(Beginning of Provided passage)

# June 27(sunday) Treasure Coast Micro Roundup



## HighSide25

TCMR....

who's in? round island? Ft. Pierce? further south?
6-7am till????

i plan on going fishing in the am within 20miles of FP inlet, then hanging out at "the cove" inside the inlet from "too hot to fish:30" until " no more beer in the cooler afternoon"

boat with the biggest fish wins


----------



## out-cast

Make it 30 miles.  In!


----------



## cutrunner

oh im so in... i say we narrow the area to make it more interesting


----------



## jimbarn1961

Wish I could, gotta work grand opening new business I work for :'(


----------



## HighSide25

jim, would saturday work better for you?

im thinking we can all meet up at the boat ramp across from lil jim's bait/tackle/bar shop.

go fish either the fort pierce area or round island area. round island is about 8 miles north and the powerlines for the FPL is about 15 miles south. 

it would also be easy to peak our heads out the inlet should conditions allow, or if anyone has some live baitfish, the snook pile up on the north jetty on an outgoing tide. of course we could ditch the nearshore thing and just target red/snook/trout.

i would actually perfer a little run of at least 5 miles, that is why i said lil jims(its 200yards west of the FPI state park entrance) so we as a group can make a little run to RI and those areas(where we could all go fish our "secret spots") or everyone can make a farther run down south of fort pierce. the only reason i didnt mention any other places farther south is i simply dont know that area at all. Ive never taken a boat in the river south of the powerlines, so not only i dont know where the ramps are, more importantly i have no clue to where the fish hold up, but am willing to give it a shot if someone can think of a better spot than FPI.

I would rather not put in at Round Island, but wouldnt mind driving up there, fishing, come back to FPI, and we can all do lunch or drinks at the cove, lil jims, or the tiki bar

im good for either sat/sun, but would perfer sunday as more bikinis are around during lunch


----------



## TomFL

Two places that are more micro-friendly you guys could put in at.

(End of Provided passage)
(Beginning of Dataset extract)

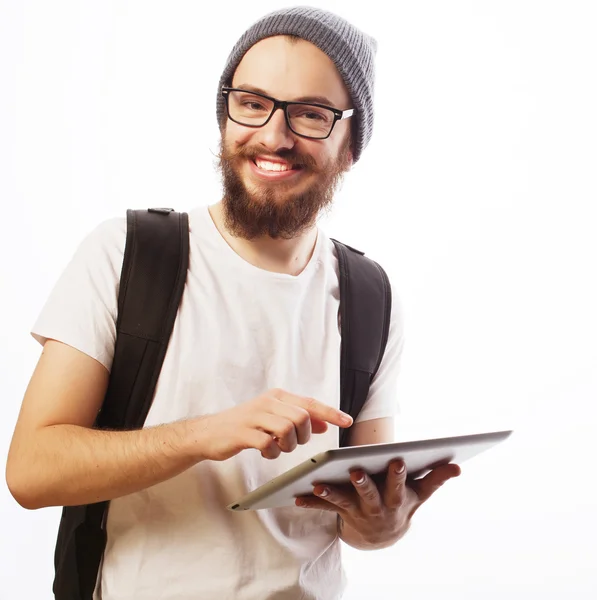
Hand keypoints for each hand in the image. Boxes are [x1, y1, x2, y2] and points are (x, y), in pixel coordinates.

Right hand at [192, 388, 352, 461]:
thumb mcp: (273, 419)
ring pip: (287, 429)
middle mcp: (267, 402)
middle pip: (301, 418)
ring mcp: (254, 416)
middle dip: (303, 436)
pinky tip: (264, 452)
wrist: (209, 432)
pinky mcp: (243, 432)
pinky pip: (268, 444)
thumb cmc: (245, 426)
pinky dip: (271, 453)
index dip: (330, 412)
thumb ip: (298, 419)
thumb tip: (325, 424)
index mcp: (277, 397)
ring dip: (287, 445)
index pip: (310, 403)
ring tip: (276, 447)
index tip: (347, 421)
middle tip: (291, 443)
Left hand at [295, 460, 460, 547]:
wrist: (382, 536)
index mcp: (396, 499)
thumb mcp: (420, 494)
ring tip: (319, 484)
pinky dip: (311, 502)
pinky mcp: (341, 514)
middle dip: (363, 483)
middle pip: (369, 495)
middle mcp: (376, 508)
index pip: (399, 485)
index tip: (397, 459)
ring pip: (343, 502)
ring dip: (331, 493)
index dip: (398, 474)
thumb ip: (436, 478)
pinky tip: (297, 496)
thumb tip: (457, 466)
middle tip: (355, 470)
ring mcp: (357, 513)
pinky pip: (324, 509)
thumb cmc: (402, 504)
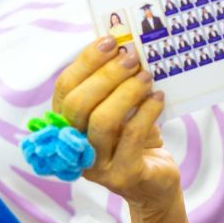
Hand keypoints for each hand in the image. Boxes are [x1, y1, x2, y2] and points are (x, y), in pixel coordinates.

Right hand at [53, 38, 179, 210]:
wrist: (155, 181)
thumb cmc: (136, 138)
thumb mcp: (122, 109)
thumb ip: (115, 84)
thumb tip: (124, 45)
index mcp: (67, 125)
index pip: (64, 89)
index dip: (85, 62)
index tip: (109, 41)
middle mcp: (74, 146)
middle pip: (78, 105)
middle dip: (106, 76)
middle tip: (131, 58)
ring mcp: (96, 165)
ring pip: (102, 121)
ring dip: (126, 92)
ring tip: (146, 77)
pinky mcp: (122, 175)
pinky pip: (131, 137)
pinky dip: (146, 112)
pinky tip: (158, 98)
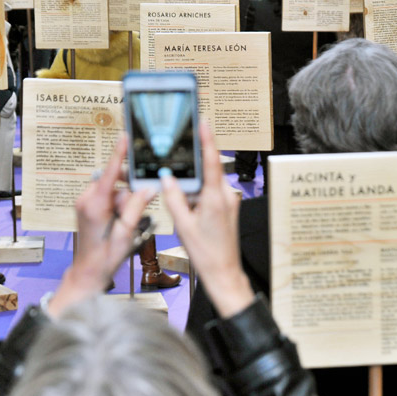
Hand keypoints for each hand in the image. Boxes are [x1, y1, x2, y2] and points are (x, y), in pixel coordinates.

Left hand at [47, 135, 156, 315]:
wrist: (88, 271)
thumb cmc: (105, 257)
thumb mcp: (126, 233)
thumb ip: (137, 208)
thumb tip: (148, 189)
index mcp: (95, 205)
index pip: (110, 173)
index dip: (118, 154)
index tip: (124, 137)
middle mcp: (87, 200)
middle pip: (114, 181)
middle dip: (127, 193)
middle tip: (130, 213)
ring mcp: (85, 202)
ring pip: (113, 189)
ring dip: (123, 201)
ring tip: (123, 222)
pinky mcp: (87, 206)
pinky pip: (108, 195)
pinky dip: (117, 203)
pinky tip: (119, 221)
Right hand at [162, 122, 252, 317]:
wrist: (224, 273)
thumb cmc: (206, 253)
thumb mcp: (183, 226)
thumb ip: (174, 199)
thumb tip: (167, 178)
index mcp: (215, 198)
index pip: (211, 161)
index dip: (207, 139)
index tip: (203, 122)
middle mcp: (225, 196)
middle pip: (208, 170)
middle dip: (193, 165)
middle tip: (181, 162)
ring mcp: (228, 202)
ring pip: (207, 184)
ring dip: (193, 187)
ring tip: (183, 203)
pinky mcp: (227, 209)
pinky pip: (210, 195)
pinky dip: (197, 196)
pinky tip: (189, 210)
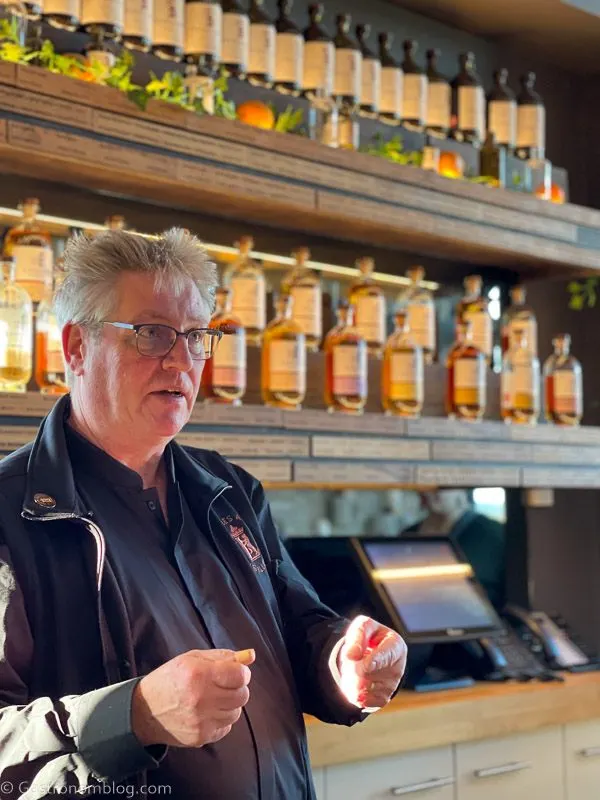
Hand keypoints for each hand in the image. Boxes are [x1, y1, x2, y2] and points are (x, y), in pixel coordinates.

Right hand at [132, 648, 254, 747]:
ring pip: (236, 712)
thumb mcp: (193, 658)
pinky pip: (226, 727)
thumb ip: (223, 656)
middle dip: (237, 688)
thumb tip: (250, 655)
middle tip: (224, 685)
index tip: (235, 672)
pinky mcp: (200, 737)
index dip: (242, 672)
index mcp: (199, 674)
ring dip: (230, 704)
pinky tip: (207, 712)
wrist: (145, 710)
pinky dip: (221, 719)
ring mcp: (201, 721)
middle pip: (242, 695)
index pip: (240, 675)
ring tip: (213, 698)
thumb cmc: (171, 678)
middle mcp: (201, 698)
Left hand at [338, 616, 406, 709]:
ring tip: (350, 669)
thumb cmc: (370, 637)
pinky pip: (364, 701)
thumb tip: (351, 656)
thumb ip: (358, 636)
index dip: (374, 662)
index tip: (364, 666)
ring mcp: (391, 685)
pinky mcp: (383, 698)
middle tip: (347, 662)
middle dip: (352, 668)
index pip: (386, 657)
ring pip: (364, 688)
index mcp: (396, 646)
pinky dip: (353, 694)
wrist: (373, 652)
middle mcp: (397, 667)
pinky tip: (353, 682)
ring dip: (350, 681)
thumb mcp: (364, 627)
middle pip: (369, 673)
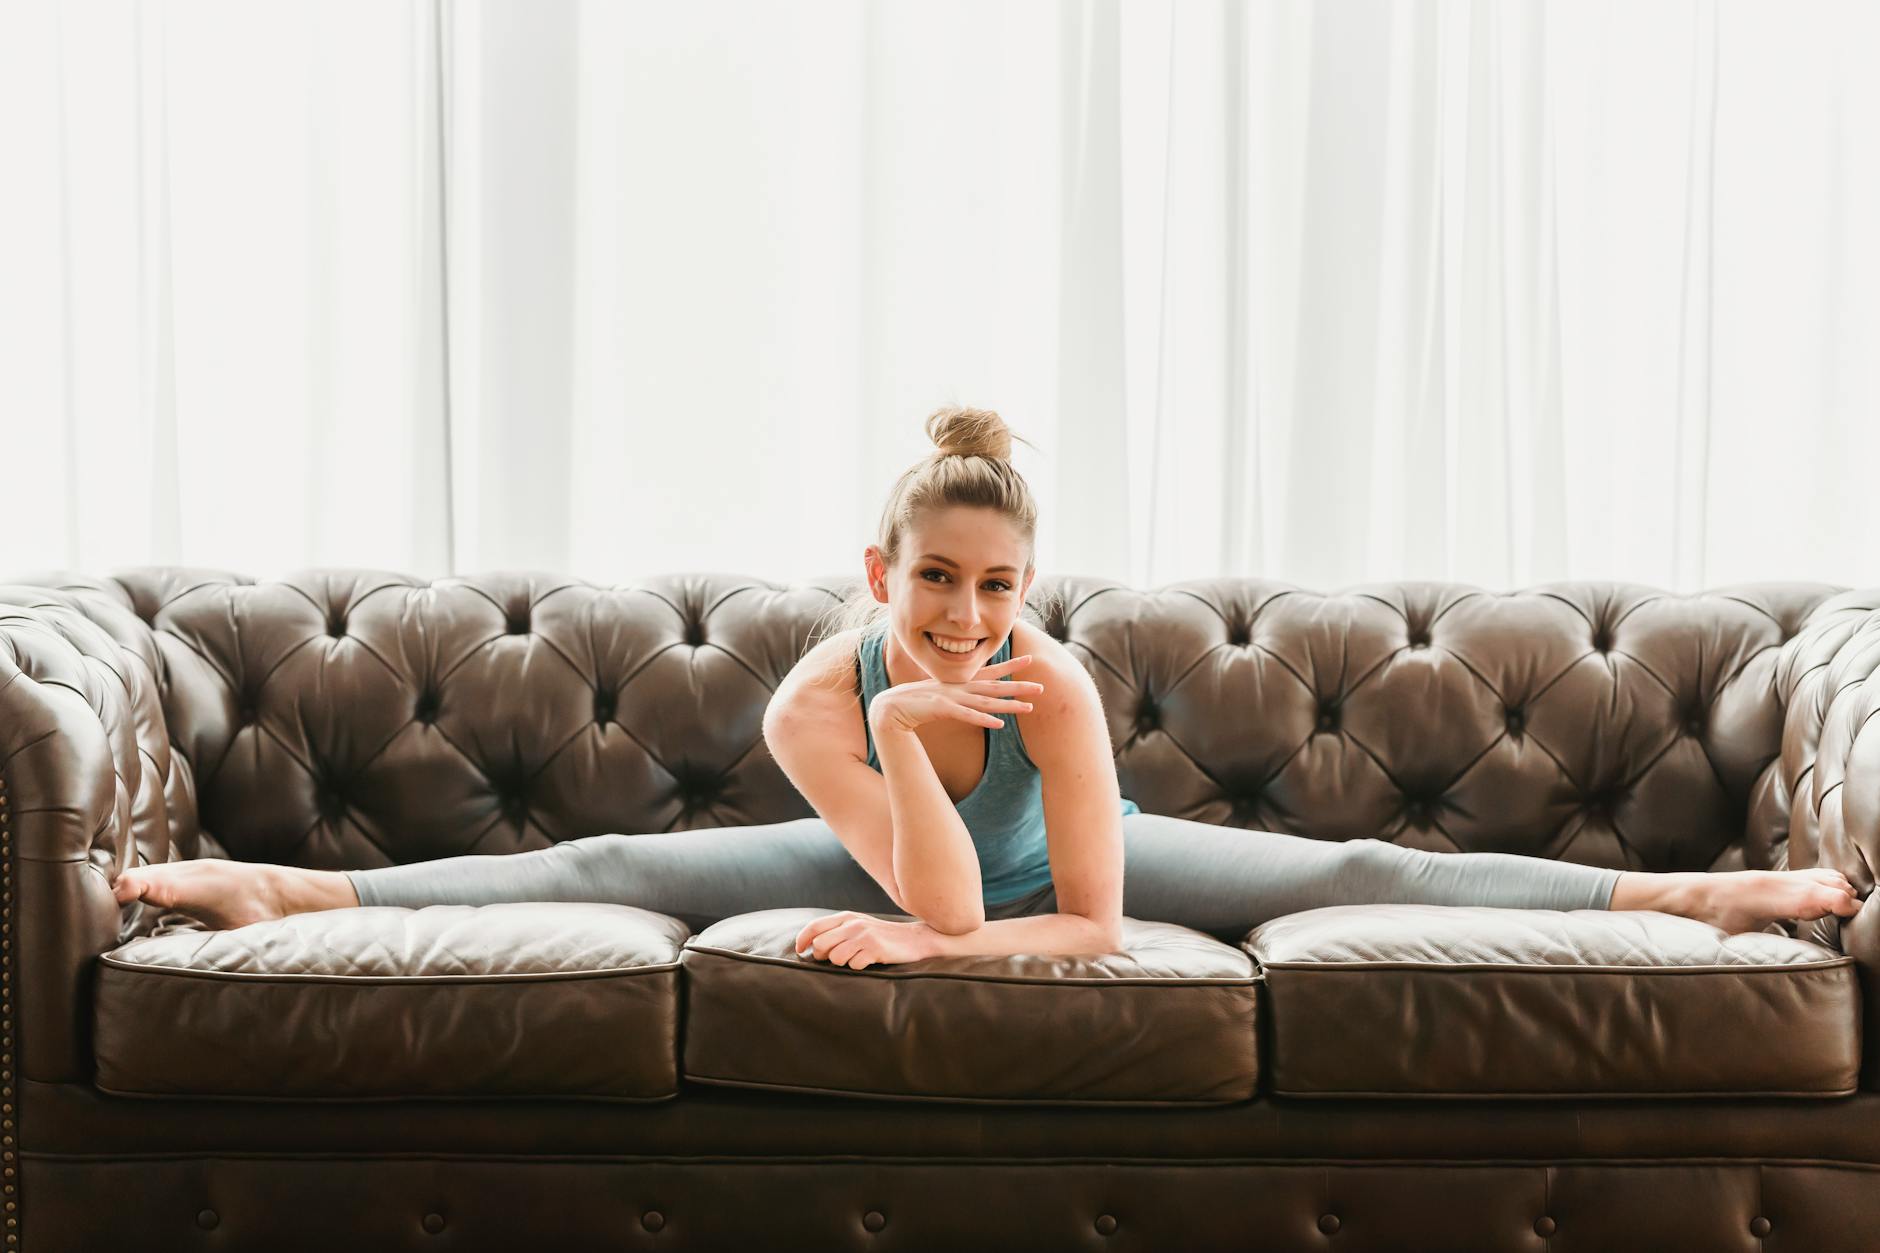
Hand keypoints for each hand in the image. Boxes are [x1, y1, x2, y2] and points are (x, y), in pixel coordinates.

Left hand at [795, 911, 936, 969]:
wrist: (914, 938)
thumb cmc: (881, 935)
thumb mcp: (858, 925)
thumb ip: (837, 930)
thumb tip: (811, 945)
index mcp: (846, 917)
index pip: (814, 926)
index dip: (802, 940)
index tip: (800, 951)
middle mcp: (853, 924)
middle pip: (820, 944)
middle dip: (822, 956)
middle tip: (834, 958)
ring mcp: (864, 936)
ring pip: (836, 958)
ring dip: (842, 963)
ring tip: (855, 958)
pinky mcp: (875, 949)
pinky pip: (854, 965)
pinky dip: (858, 967)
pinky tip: (869, 961)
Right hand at [869, 652, 1042, 735]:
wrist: (889, 708)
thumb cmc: (914, 703)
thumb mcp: (939, 696)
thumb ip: (956, 696)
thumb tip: (970, 698)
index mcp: (958, 682)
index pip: (989, 672)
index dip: (1010, 666)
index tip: (1029, 659)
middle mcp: (958, 687)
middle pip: (994, 686)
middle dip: (1018, 686)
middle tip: (1041, 687)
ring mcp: (951, 697)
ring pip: (985, 701)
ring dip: (1008, 705)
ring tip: (1028, 708)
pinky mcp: (942, 709)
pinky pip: (967, 716)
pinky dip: (983, 719)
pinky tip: (998, 724)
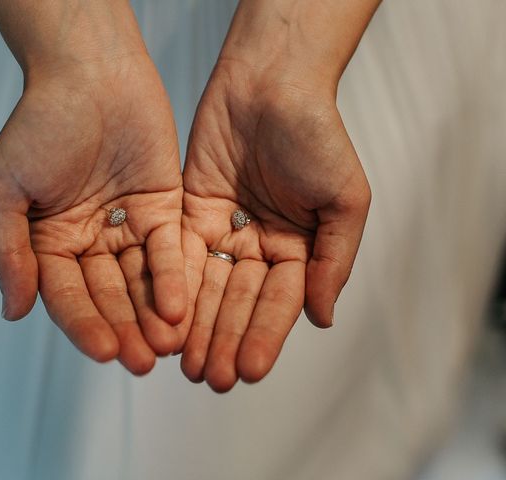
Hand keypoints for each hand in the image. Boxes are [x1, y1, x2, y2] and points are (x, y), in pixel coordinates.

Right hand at [0, 52, 186, 374]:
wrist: (90, 73)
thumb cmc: (39, 125)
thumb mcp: (4, 188)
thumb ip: (9, 250)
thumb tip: (14, 312)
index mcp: (49, 242)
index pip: (66, 294)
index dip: (84, 324)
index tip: (104, 351)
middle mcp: (90, 241)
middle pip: (109, 295)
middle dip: (125, 328)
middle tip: (143, 362)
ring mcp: (128, 228)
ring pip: (141, 280)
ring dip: (153, 314)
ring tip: (167, 346)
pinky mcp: (164, 209)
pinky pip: (169, 250)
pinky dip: (173, 278)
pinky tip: (180, 307)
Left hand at [178, 57, 370, 391]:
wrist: (271, 82)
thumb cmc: (317, 135)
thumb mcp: (343, 199)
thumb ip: (333, 260)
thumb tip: (322, 320)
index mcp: (298, 247)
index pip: (279, 302)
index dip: (264, 336)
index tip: (250, 372)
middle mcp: (259, 245)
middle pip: (238, 302)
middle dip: (225, 340)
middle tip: (209, 379)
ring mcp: (223, 230)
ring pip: (206, 287)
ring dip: (197, 327)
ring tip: (186, 364)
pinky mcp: (188, 212)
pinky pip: (178, 255)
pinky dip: (172, 289)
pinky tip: (164, 320)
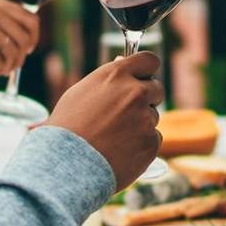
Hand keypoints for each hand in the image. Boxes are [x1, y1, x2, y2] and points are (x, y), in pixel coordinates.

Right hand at [0, 0, 38, 83]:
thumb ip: (2, 23)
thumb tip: (32, 36)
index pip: (31, 18)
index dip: (33, 38)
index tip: (26, 51)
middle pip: (27, 38)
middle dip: (20, 57)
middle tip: (4, 65)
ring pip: (16, 54)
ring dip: (5, 67)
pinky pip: (2, 65)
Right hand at [45, 52, 164, 190]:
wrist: (68, 164)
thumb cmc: (67, 128)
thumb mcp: (81, 93)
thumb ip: (108, 78)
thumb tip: (122, 63)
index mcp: (117, 75)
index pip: (149, 60)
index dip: (147, 71)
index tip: (143, 78)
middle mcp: (135, 93)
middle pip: (157, 89)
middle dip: (147, 98)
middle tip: (126, 113)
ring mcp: (146, 118)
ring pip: (153, 117)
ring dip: (141, 124)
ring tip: (113, 137)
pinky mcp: (151, 142)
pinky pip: (153, 139)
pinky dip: (141, 145)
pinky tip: (120, 151)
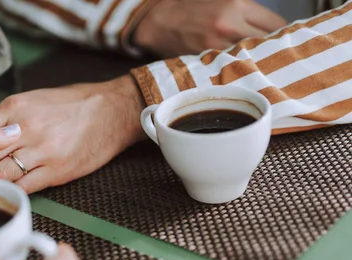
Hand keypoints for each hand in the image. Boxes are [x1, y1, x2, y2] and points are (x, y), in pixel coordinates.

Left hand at [0, 75, 144, 193]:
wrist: (111, 111)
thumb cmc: (73, 103)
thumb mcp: (34, 98)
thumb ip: (8, 114)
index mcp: (15, 107)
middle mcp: (25, 128)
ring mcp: (41, 151)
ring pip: (1, 174)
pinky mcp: (56, 170)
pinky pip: (24, 186)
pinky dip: (14, 189)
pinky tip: (13, 188)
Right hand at [133, 0, 286, 56]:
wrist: (158, 22)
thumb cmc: (190, 7)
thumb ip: (246, 9)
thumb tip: (274, 26)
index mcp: (237, 4)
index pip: (276, 25)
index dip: (283, 35)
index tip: (283, 41)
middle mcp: (229, 25)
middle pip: (268, 45)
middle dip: (273, 50)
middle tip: (275, 56)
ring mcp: (217, 46)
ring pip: (252, 60)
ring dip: (257, 63)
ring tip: (260, 65)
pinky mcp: (205, 61)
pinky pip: (232, 69)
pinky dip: (238, 70)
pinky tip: (239, 70)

(End of Dataset extract)

From the fishing roundup thread, copy word for word everything from "## jimbarn1961" down to "jim's bait/tackle/bar shop.".

> **Result for this exercise**:
## jimbarn1961

Wish I could, gotta work grand opening new business I work for :'(


----------



## HighSide25

jim, would saturday work better for you?

im thinking we can all meet up at the boat ramp across from lil jim's bait/tackle/bar shop.